Almost 60 years after the end of that conflict, American officials had hoped that thawing relations with North Korea would allow a team of forensic and archeological experts to visit that country to search for the remains of thousands of U.S. servicemen who are thought to have died there but whose bodies were never recovered.
The latest flare-up over the North Korean nuclear weapons program has dashed those hopes.
Just a month ago, in late February, it looked as if the remains-recovery effort would be possible, almost likely. North Korea stated a willingness to suspend long-range missile testing. An American team assembled in Hawaii and prepared to head to North Korea, perhaps in April. It would have been the first time since 2005 that Americans had been allowed to search for an estimated 5,300 U.S. war dead still there.
"The sites that were identified for these excavations are areas where hundreds of American servicemen were lost in battle," the Pentagon said. Experts note that they fell in battlefields that have long since been returned to farming or abandoned.

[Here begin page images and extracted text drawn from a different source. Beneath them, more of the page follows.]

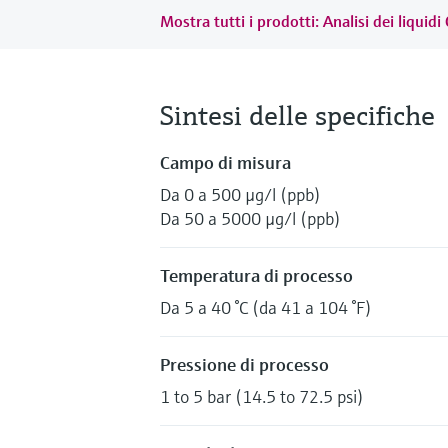
Mostra tutti i prodotti: Analisi dei liquid
Sintesi delle specifiche
Campo di misura
Da 0 a 500 µg/l (ppb)
Da 50 a 5000 µg/l (ppb)
Temperatura di processo
Da 5 a 40 °C (da 41 a 104 °F)
Pressione di processo
1 to 5 bar (14.5 to 72.5 psi)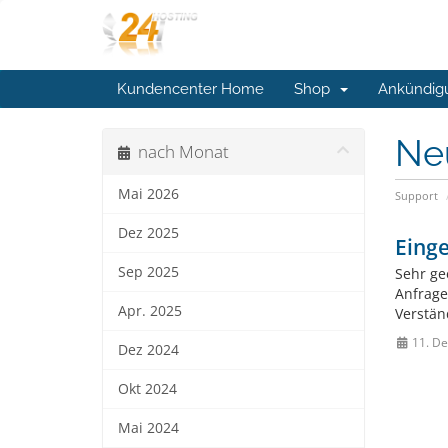
Kundencenter Home
Shop
Ankündig
Ne
nach Monat
Mai 2026
Support
Dez 2025
Einge
Sep 2025
Sehr ge
Anfrage
Apr. 2025
Verstän
11. De
Dez 2024
Okt 2024
Mai 2024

But by mid-March, North Korea announced intentions of a three-stage missile launch. The North Koreans insist the launch, planned for mid-April, is to put a satellite into space and to honor founder Kim Il Sung's 100th birthday (he died in 1994). A North Korean Foreign Ministry statement on the matter noted: "We will never give up the launch of a satellite for peaceful purposes" and urged President Barack Obama to "acknowledge that we also have a right to launch satellites."

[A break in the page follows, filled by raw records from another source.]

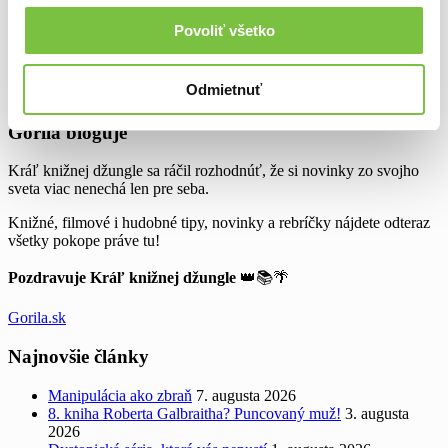
Knižné úlety
Novinky
Povoliť všetko
Rebríčky
Recenzie kníh
Odmietnuť
Widgets
Gorila bloguje
Kráľ knižnej džungle sa ráčil rozhodnúť, že si novinky zo svojho
sveta viac nenechá len pre seba.
Knižné, filmové i hudobné tipy, novinky a rebríčky nájdete odteraz
všetky pokope práve tu!
Pozdravuje Kráľ knižnej džungle
👑📚🌴
Gorila.sk
Najnovšie články
Manipulácia ako zbraň
7. augusta 2026
8. kniha Roberta Galbraitha? Puncovaný muž!
3. augusta
2026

But, U.S. officials note, the planned launch, only weeks after a promise to suspend such launches, is an unacceptable breach of trust. The fear is that a launch, even for peaceful purposes, advances the North Korean weapons program.
"This is a matter of North Korea meeting its obligations," said Navy Capt. John Kirby, a spokesman for the Defense Department. "At this time, they've shown no willingness to do that. We can't reward such behavior."

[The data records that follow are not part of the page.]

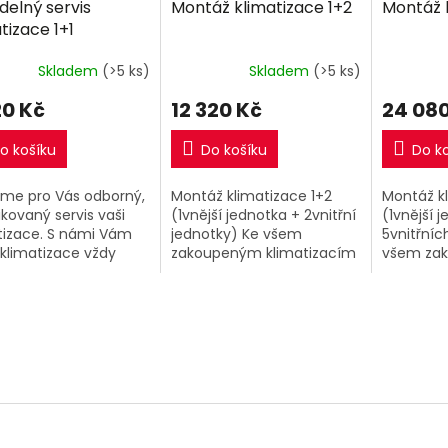
delný servis
Montáž klimatizace 1+2
Montáž k
R
R
tizace 1+1
M
M
A
A
Skladem
(>5 ks)
Skladem
(>5 ks)
20 Kč
12 320 Kč
24 080
o košíku
Do košíku
Do k
tíme pro Vás odborný,
Montáž klimatizace 1+2
Montáž kl
ikovaný servis vaši
(1vnější jednotka + 2vnitřní
(1vnější 
tizace. S námi Vám
jednotky) Ke všem
5vnitřníc
klimatizace vždy
zakoupeným klimatizacím
všem za
vat na 100% .
1+2 v našem eshopu si
klimatiz
omínejte na servisní
můžete přiobjednat nyní
eshopu s
ídky a celkovou
kompletní montáž za
přiobjedn
lu...
extra výhodnou...
montáž z
výhodnou.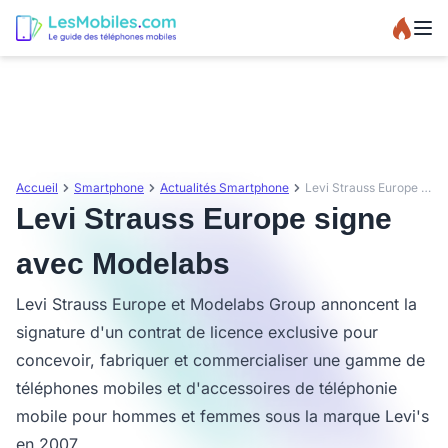
Accueil
Smartphone
Actualités Smartphone
Levi Strauss Europe signe avec Modelabs
Levi Strauss Europe signe
avec Modelabs
Levi Strauss Europe et Modelabs Group annoncent la
signature d'un contrat de licence exclusive pour
concevoir, fabriquer et commercialiser une gamme de
téléphones mobiles et d'accessoires de téléphonie
mobile pour hommes et femmes sous la marque Levi's
en 2007.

Cooperative efforts were put on hold. Over the weekend, Obama noted that food aid could be withheld if the launch goes ahead. It also meant remains-recovery efforts, once again, were locked out.
While the remains in question are American, as are the families waiting for news, Defense Department spokesman George Little noted that North Korea benefits from the recovery efforts as well.
"They build goodwill in the eyes of the world by showing cooperation," he said. "They also lose by this suspension."
Cmdr. Leslie Hull-Ryde, a military spokesperson on this issue, said the search for fallen troops in North Korea remains a high priority. The missing represent the highest number from any conflict. In fact, the last American remains from Iraq were recently brought stateside.
The high number of dead still in North Korea is the result of both a bloody conflict and a nightmarish diplomatic situation.
In fact, in the 59 years since the end of the Korean War, American investigators have only been allowed inside North Korea to search for war dead between 1996 and 2005. During that time they found the remains of a suspected 229 troops, though only a few have been identified.
At other times, North Korean officials have turned over boxes of remains — 200 such boxes between 1990 and 1994, and another six in 2007.
U.S. success in identifying remains, however, has been slow. In all, 92 individuals have been identified.
As for when the recovery efforts might again be scheduled, Little noted, "That's entirely up to the North Koreans."